The world has felt out of sorts this past year. Sometimes I feel like I'm having an out-of-body experience, trying to juggle five kids in very different stages, keep the house at a base-level of clean, spend time with Jesus, figure out how to nurse the baby, understand and implement trauma parenting, work, write, exercise, and make dinner. Prayer isn't something that just comes to me. I honestly don't even know the thoughts that are entering my head most of the time. I am not very self-aware these days.
But is God limited to our finite, beginning-and-end view of prayer? Or could it be that prayer is a life lived in His honor, for His glory? Do we believe that he will only answer the prayers that are written in our trendy journals with our pretty pens? Or will he also answer the prayers that we mutter when we're still half asleep first thing in the morning? Will he answer prayers that exit our mouths as complaints?
Of course, we can and should spend time with the Lord and be silent before Him. But also, God is keenly aware of our desires and pays attention to us. He's answering prayers we pray, and he's answering prayers that we didn't even know we needed to pray. But are we paying attention?
I spent the rest of the day - in the middle of my stressed-out chaos - in awe of a God who sees me and my family, knows our needs, and provides, redeems, and restores, even when provision, redemption, and restoration seem impossible, even when we don't know how to ask for it. He hears us and responds to us, even when all we can get out is a complaint.
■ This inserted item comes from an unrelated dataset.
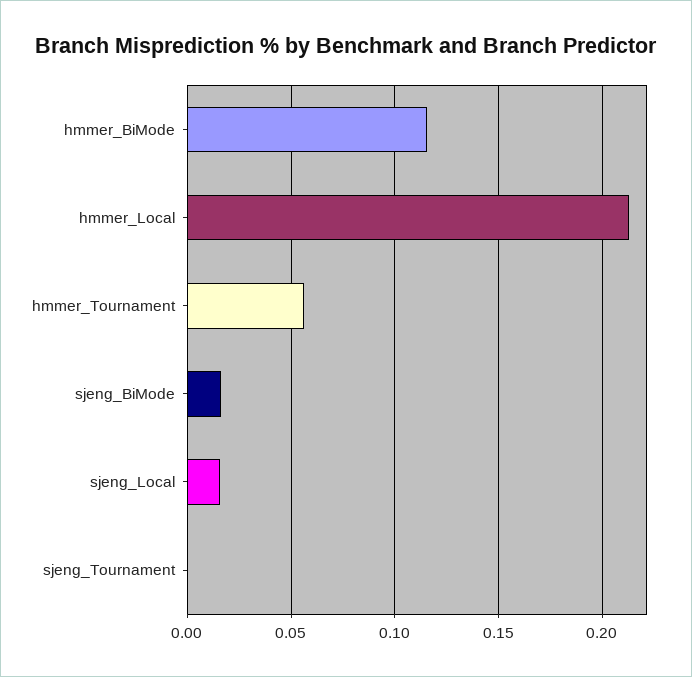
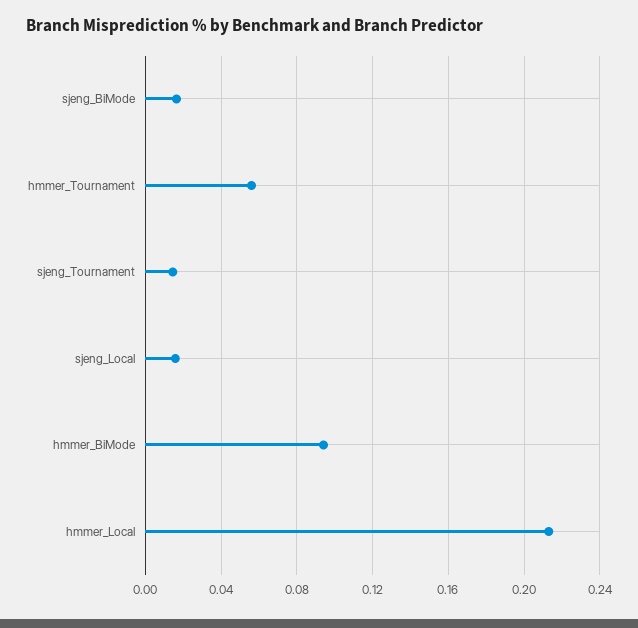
hmmer_BiMode: 0.115 -> 0.095
sjeng_Tournament: 0 -> 0.015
He is God of the impossible, after all.

Some Truth for Ya:
Luke 18:1-8
Then Jesus told his disciples a parable to show them that they should always pray and not give up. He said: “In a certain town there was a judge who neither feared God nor cared what people thought. And there was a widow in that town who kept coming to him with the plea, ‘Grant me justice against my adversary.’
“For some time he refused. But finally he said to himself, ‘Even though I don’t fear God or care what people think, yet because this widow keeps bothering me, I will see that she gets justice, so that she won’t eventually come and attack me!’”
And the Lord said, “Listen to what the unjust judge says. And will not God bring about justice for his chosen ones, who cry out to him day and night? Will he keep putting them off? I tell you, he will see that they get justice, and quickly. However, when the Son of Man comes, will he find faith on the earth?”
Romans 8:26-28
In the same way, the Spirit helps us in our weakness. We do not know what we ought to pray for, but the Spirit himself intercedes for us through wordless groans. And he who searches our hearts knows the mind of the Spirit, because the Spirit intercedes for God’s people in accordance with the will of God. And we know that in all things God works for the good of those who love him, who[i] have been called according to his purpose.
Matthew 19:26
Jesus looked at them intently and said, "Humanly speaking, it is impossible. But with God everything is possible."